> [What to work on]: Line by line, set down the following material again exactly.

———

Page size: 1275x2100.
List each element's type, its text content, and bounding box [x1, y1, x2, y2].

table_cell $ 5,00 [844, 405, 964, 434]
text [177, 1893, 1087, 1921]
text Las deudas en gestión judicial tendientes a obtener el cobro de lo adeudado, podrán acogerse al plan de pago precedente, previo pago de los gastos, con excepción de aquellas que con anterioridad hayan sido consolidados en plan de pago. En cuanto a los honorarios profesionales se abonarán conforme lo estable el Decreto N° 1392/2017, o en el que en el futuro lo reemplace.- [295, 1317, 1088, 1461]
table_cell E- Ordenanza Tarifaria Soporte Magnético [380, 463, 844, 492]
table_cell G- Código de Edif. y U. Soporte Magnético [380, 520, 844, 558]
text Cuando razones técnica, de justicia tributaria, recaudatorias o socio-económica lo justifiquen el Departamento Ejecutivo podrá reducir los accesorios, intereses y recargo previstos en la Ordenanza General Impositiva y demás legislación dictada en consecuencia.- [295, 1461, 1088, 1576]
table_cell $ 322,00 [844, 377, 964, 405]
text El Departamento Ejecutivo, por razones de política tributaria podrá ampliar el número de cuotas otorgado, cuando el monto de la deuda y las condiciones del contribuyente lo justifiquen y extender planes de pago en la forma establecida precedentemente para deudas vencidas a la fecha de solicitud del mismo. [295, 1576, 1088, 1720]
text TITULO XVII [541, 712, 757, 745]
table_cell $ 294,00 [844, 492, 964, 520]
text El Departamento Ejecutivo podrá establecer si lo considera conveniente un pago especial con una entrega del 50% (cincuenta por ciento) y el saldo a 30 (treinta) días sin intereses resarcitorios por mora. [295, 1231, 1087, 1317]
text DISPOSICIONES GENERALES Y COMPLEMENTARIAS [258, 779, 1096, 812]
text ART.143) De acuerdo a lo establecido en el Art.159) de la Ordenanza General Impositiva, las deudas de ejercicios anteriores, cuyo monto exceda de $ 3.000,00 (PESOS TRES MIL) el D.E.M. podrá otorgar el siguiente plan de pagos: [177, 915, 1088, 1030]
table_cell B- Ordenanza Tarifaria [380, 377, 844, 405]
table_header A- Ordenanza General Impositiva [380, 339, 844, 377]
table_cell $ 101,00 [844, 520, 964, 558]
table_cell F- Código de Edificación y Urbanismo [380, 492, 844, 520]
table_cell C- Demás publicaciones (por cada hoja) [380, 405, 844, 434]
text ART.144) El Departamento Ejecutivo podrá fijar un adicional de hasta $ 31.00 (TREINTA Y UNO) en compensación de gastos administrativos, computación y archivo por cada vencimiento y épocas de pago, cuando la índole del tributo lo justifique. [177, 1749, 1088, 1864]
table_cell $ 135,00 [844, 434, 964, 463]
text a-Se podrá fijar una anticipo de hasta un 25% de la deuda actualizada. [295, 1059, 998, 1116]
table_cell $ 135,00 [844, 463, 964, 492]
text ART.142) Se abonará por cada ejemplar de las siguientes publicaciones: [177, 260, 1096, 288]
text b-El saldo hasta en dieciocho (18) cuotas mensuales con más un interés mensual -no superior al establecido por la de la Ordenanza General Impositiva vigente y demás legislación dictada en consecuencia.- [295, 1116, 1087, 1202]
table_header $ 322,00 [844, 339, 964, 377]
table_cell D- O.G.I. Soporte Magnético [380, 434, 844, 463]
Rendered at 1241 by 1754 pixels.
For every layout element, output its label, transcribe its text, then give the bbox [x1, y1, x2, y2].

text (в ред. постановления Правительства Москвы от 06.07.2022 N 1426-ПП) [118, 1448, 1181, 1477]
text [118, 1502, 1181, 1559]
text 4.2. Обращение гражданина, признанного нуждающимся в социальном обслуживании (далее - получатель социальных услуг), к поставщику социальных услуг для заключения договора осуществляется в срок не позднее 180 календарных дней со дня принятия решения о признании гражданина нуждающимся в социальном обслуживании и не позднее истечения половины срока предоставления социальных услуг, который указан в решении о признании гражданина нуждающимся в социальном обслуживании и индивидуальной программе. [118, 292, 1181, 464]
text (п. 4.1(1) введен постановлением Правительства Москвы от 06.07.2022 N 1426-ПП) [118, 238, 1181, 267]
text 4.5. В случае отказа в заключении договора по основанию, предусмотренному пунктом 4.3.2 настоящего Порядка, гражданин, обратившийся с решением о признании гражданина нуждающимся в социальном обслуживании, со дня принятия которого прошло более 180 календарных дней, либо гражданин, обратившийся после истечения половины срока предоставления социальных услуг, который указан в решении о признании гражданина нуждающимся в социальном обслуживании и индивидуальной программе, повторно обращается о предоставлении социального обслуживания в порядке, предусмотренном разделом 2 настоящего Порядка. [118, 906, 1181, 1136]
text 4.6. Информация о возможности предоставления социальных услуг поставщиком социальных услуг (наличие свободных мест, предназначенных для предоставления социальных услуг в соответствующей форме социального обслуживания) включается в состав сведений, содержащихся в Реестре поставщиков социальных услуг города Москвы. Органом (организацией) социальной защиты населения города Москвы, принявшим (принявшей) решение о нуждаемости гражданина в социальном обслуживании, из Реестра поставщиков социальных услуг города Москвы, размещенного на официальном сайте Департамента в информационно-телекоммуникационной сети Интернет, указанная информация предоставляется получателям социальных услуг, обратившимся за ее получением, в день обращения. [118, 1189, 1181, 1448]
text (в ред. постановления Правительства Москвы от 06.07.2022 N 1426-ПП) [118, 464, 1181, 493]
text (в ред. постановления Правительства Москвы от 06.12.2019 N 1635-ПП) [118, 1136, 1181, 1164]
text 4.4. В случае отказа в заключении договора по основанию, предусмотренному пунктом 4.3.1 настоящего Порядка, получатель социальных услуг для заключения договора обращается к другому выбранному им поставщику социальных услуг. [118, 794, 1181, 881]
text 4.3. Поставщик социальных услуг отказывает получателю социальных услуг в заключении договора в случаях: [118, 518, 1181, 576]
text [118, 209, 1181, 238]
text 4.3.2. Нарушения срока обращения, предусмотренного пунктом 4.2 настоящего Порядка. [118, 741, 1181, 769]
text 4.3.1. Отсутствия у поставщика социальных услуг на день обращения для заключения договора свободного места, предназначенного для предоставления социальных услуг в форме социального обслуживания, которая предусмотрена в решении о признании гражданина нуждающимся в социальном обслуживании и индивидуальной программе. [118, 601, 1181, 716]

———

> [Response]:
Page size: 1275x2100.
List each element's type, its text content, and bounding box [x1, y1, x2, y2].

table_cell $ 5,00 [844, 405, 964, 434]
text [177, 1893, 1087, 1921]
text Las deudas en gestión judicial tendientes a obtener el cobro de lo adeudado, podrán acogerse al plan de pago precedente, previo pago de los gastos, con excepción de aquellas que con anterioridad hayan sido consolidados en plan de pago. En cuanto a los honorarios profesionales se abonarán conforme lo estable el Decreto N° 1392/2017, o en el que en el futuro lo reemplace.- [295, 1317, 1088, 1461]
table_cell E- Ordenanza Tarifaria Soporte Magnético [380, 463, 844, 492]
table_cell G- Código de Edif. y U. Soporte Magnético [380, 520, 844, 558]
text Cuando razones técnica, de justicia tributaria, recaudatorias o socio-económica lo justifiquen el Departamento Ejecutivo podrá reducir los accesorios, intereses y recargo previstos en la Ordenanza General Impositiva y demás legislación dictada en consecuencia.- [295, 1461, 1088, 1576]
table_cell $ 322,00 [844, 377, 964, 405]
text El Departamento Ejecutivo, por razones de política tributaria podrá ampliar el número de cuotas otorgado, cuando el monto de la deuda y las condiciones del contribuyente lo justifiquen y extender planes de pago en la forma establecida precedentemente para deudas vencidas a la fecha de solicitud del mismo. [295, 1576, 1088, 1720]
text TITULO XVII [541, 712, 757, 745]
table_cell $ 294,00 [844, 492, 964, 520]
text El Departamento Ejecutivo podrá establecer si lo considera conveniente un pago especial con una entrega del 50% (cincuenta por ciento) y el saldo a 30 (treinta) días sin intereses resarcitorios por mora. [295, 1231, 1087, 1317]
text DISPOSICIONES GENERALES Y COMPLEMENTARIAS [258, 779, 1096, 812]
text ART.143) De acuerdo a lo establecido en el Art.159) de la Ordenanza General Impositiva, las deudas de ejercicios anteriores, cuyo monto exceda de $ 3.000,00 (PESOS TRES MIL) el D.E.M. podrá otorgar el siguiente plan de pagos: [177, 915, 1088, 1030]
table_cell B- Ordenanza Tarifaria [380, 377, 844, 405]
table_header A- Ordenanza General Impositiva [380, 339, 844, 377]
table_cell $ 101,00 [844, 520, 964, 558]
table_cell F- Código de Edificación y Urbanismo [380, 492, 844, 520]
table_cell C- Demás publicaciones (por cada hoja) [380, 405, 844, 434]
text ART.144) El Departamento Ejecutivo podrá fijar un adicional de hasta $ 31.00 (TREINTA Y UNO) en compensación de gastos administrativos, computación y archivo por cada vencimiento y épocas de pago, cuando la índole del tributo lo justifique. [177, 1749, 1088, 1864]
table_cell $ 135,00 [844, 434, 964, 463]
text a-Se podrá fijar una anticipo de hasta un 25% de la deuda actualizada. [295, 1059, 998, 1116]
table_cell $ 135,00 [844, 463, 964, 492]
text ART.142) Se abonará por cada ejemplar de las siguientes publicaciones: [177, 260, 1096, 288]
text b-El saldo hasta en dieciocho (18) cuotas mensuales con más un interés mensual -no superior al establecido por la de la Ordenanza General Impositiva vigente y demás legislación dictada en consecuencia.- [295, 1116, 1087, 1202]
table_header $ 322,00 [844, 339, 964, 377]
table_cell D- O.G.I. Soporte Magnético [380, 434, 844, 463]
Rendered at 1241 by 1754 pixels.
For every layout element, output its label, transcribe its text, then give the bbox [x1, y1, x2, y2].

text (в ред. постановления Правительства Москвы от 06.07.2022 N 1426-ПП) [118, 1448, 1181, 1477]
text [118, 1502, 1181, 1559]
text 4.2. Обращение гражданина, признанного нуждающимся в социальном обслуживании (далее - получатель социальных услуг), к поставщику социальных услуг для заключения договора осуществляется в срок не позднее 180 календарных дней со дня принятия решения о признании гражданина нуждающимся в социальном обслуживании и не позднее истечения половины срока предоставления социальных услуг, который указан в решении о признании гражданина нуждающимся в социальном обслуживании и индивидуальной программе. [118, 292, 1181, 464]
text (п. 4.1(1) введен постановлением Правительства Москвы от 06.07.2022 N 1426-ПП) [118, 238, 1181, 267]
text 4.5. В случае отказа в заключении договора по основанию, предусмотренному пунктом 4.3.2 настоящего Порядка, гражданин, обратившийся с решением о признании гражданина нуждающимся в социальном обслуживании, со дня принятия которого прошло более 180 календарных дней, либо гражданин, обратившийся после истечения половины срока предоставления социальных услуг, который указан в решении о признании гражданина нуждающимся в социальном обслуживании и индивидуальной программе, повторно обращается о предоставлении социального обслуживания в порядке, предусмотренном разделом 2 настоящего Порядка. [118, 906, 1181, 1136]
text 4.6. Информация о возможности предоставления социальных услуг поставщиком социальных услуг (наличие свободных мест, предназначенных для предоставления социальных услуг в соответствующей форме социального обслуживания) включается в состав сведений, содержащихся в Реестре поставщиков социальных услуг города Москвы. Органом (организацией) социальной защиты населения города Москвы, принявшим (принявшей) решение о нуждаемости гражданина в социальном обслуживании, из Реестра поставщиков социальных услуг города Москвы, размещенного на официальном сайте Департамента в информационно-телекоммуникационной сети Интернет, указанная информация предоставляется получателям социальных услуг, обратившимся за ее получением, в день обращения. [118, 1189, 1181, 1448]
text (в ред. постановления Правительства Москвы от 06.07.2022 N 1426-ПП) [118, 464, 1181, 493]
text (в ред. постановления Правительства Москвы от 06.12.2019 N 1635-ПП) [118, 1136, 1181, 1164]
text 4.4. В случае отказа в заключении договора по основанию, предусмотренному пунктом 4.3.1 настоящего Порядка, получатель социальных услуг для заключения договора обращается к другому выбранному им поставщику социальных услуг. [118, 794, 1181, 881]
text 4.3. Поставщик социальных услуг отказывает получателю социальных услуг в заключении договора в случаях: [118, 518, 1181, 576]
text [118, 209, 1181, 238]
text 4.3.2. Нарушения срока обращения, предусмотренного пунктом 4.2 настоящего Порядка. [118, 741, 1181, 769]
text 4.3.1. Отсутствия у поставщика социальных услуг на день обращения для заключения договора свободного места, предназначенного для предоставления социальных услуг в форме социального обслуживания, которая предусмотрена в решении о признании гражданина нуждающимся в социальном обслуживании и индивидуальной программе. [118, 601, 1181, 716]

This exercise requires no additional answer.